→ **Directions**
From the line below containing "uitgewerkt, de aanvraag" to the final line, print each line exactly as written. No pictures belong in the copy.

→ **The data**
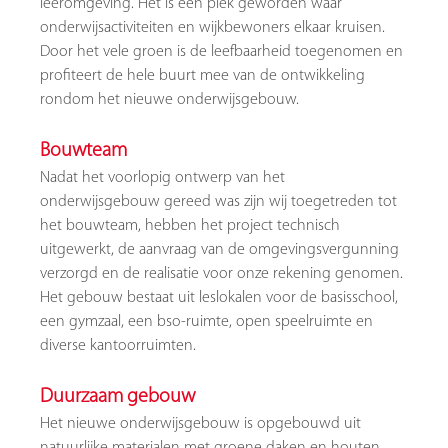
leeromgeving. Het is een plek geworden waar
onderwijsactiviteiten en wijkbewoners elkaar kruisen.
Door het vele groen is de leefbaarheid toegenomen en
profiteert de hele buurt mee van de ontwikkeling
rondom het nieuwe onderwijsgebouw.
Bouwteam
Nadat het voorlopig ontwerp van het
onderwijsgebouw gereed was zijn wij toegetreden tot
het bouwteam, hebben het project technisch
uitgewerkt, de aanvraag van de omgevingsvergunning
verzorgd en de realisatie voor onze rekening genomen.
Het gebouw bestaat uit leslokalen voor de basisschool,
een gymzaal, een bso-ruimte, open speelruimte en
diverse kantoorruimten.
Duurzaam gebouw
Het nieuwe onderwijsgebouw is opgebouwd uit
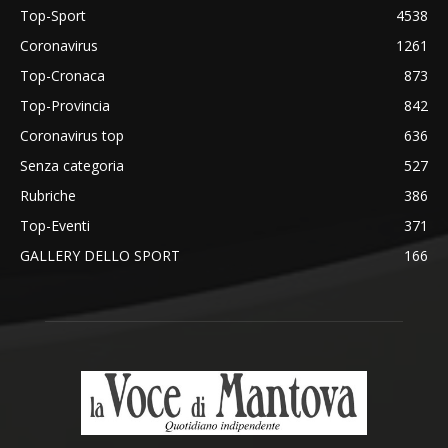
Top-Sport
4538
Coronavirus
1261
Top-Cronaca
873
Top-Provincia
842
Coronavirus top
636
Senza categoria
527
Rubriche
386
Top-Eventi
371
GALLERY DELLO SPORT
166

→ **The answer**
uitgewerkt, de aanvraag van de omgevingsvergunning
verzorgd en de realisatie voor onze rekening genomen.
Het gebouw bestaat uit leslokalen voor de basisschool,
een gymzaal, een bso-ruimte, open speelruimte en
diverse kantoorruimten.
Duurzaam gebouw
Het nieuwe onderwijsgebouw is opgebouwd uit
Top-Sport
4538
Coronavirus
1261
Top-Cronaca
873
Top-Provincia
842
Coronavirus top
636
Senza categoria
527
Rubriche
386
Top-Eventi
371
GALLERY DELLO SPORT
166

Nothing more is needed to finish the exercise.